§ **WORK INSTRUCTION 1**
Decide whether each statement agrees with the forum thread about the Mars rover landing, answering yes or no and quoting the words of the thread that settle it: (a) One poster once wrote to NASA and received photos of the Martian surface by mail. (b) One poster followed the landing on the JPL feed rather than the NASA feed. (c) One poster said the rover came down in a spot larger than a football field.
§ **WORK INSTRUCTION 2**
Write what comes next in the forum thread about the Mars rover landing, picking up after its final post.

PAGE EXCERPT START

We can get a rover on Mars safely and in the targeted location....

 

and I am still waiting for mail sent two months ago.

Posted

I caugh it "live".  Of course, it takes several minutes for the signals to reach us so it was down for a while before we confirmed it.  Looking forward to the high res photos.  And, of course the photoshops with Marvin the Martian or Matt Damon.

Posted

I remember when Viking 1 &2 landed on Mars back in 1976! I wrote to NASA and they mailed me photos the landers took of the Martian surface. It wasn't as easy as typing in a url and seeing all the pictures. :roflmao:

Posted

I watched the JPL live feed of that yesterday (I tried to watch the NASA feed, but it was too "pop culture" for me to handle, lol).  Simply amazing.  Like Jesse said, we hucked a one-ton contraption/hunk of very expensive parts 128 million miles away, and landed it in a spot smaller than my driveway.  LIKE.A.BOSS.

PAGE EXCERPT END
DATASET EXTRACT START

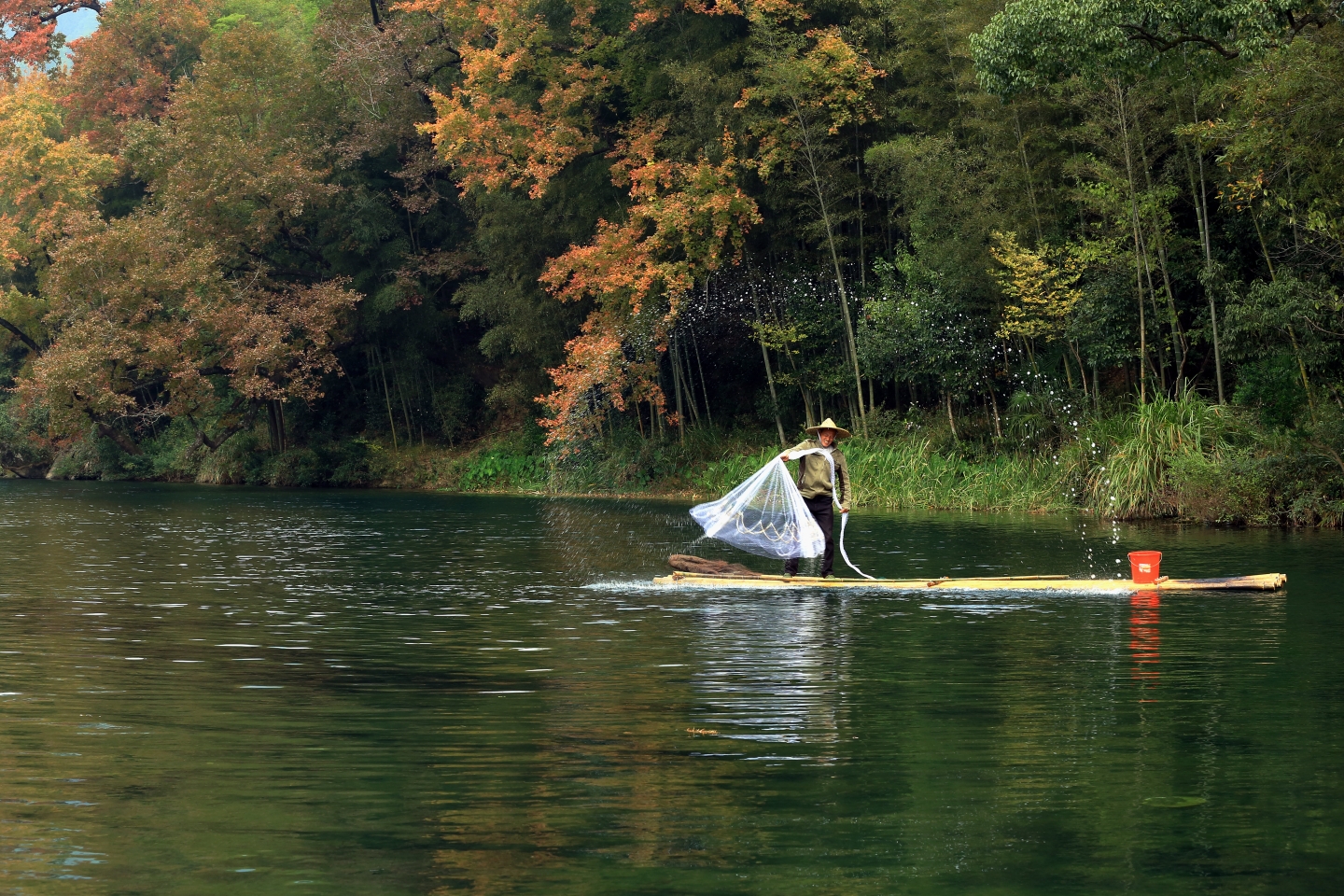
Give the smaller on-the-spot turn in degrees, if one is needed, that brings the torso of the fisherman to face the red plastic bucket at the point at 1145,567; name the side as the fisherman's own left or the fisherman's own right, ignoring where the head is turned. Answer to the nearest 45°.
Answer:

DATASET EXTRACT END

§ **ANSWER SECTION 1**
(a) Yes: "I wrote to NASA and they mailed me photos the landers took of the Martian surface."
(b) Yes: "I watched the JPL live feed of that yesterday (I tried to watch the NASA feed, but it was too "pop culture" for me to handle, lol)."
(c) No: "landed it in a spot smaller than my driveway."

§ **ANSWER SECTION 2**
I listened to the person in charge of the operation on a radio interview this morning, and he was discussing the mission of the Rover.  It's job is to scour the surface and take bore samples (about the size and shape of a piece of chalk) and deposit them on the Martian surface.  Later, another mission is going to launch to go pick them up and assemble them into a return vehicle.  That vehicle then, they plan, will blast off from the surface and return to Earth.  That will mark another first for the space program, actually launching a vehicle from a planet (or moon) surface via a rocket, remotely.  We are living through history here.:usaflag:

 

edit:  I also learned that NASA/JPL's official phrase for when things are going perfectly on a mission is "nominal".  They are true masters of understatement.  Also, there are bags of peanuts in every control room during operations like this as a superstition/good luck charm.  I didn't hear the whole story, but it goes back to an old launch director or some other higher up that liked to eat peanuts and pass them around as a snack.  Thought that was kinda funny, and heartwarming at the same time.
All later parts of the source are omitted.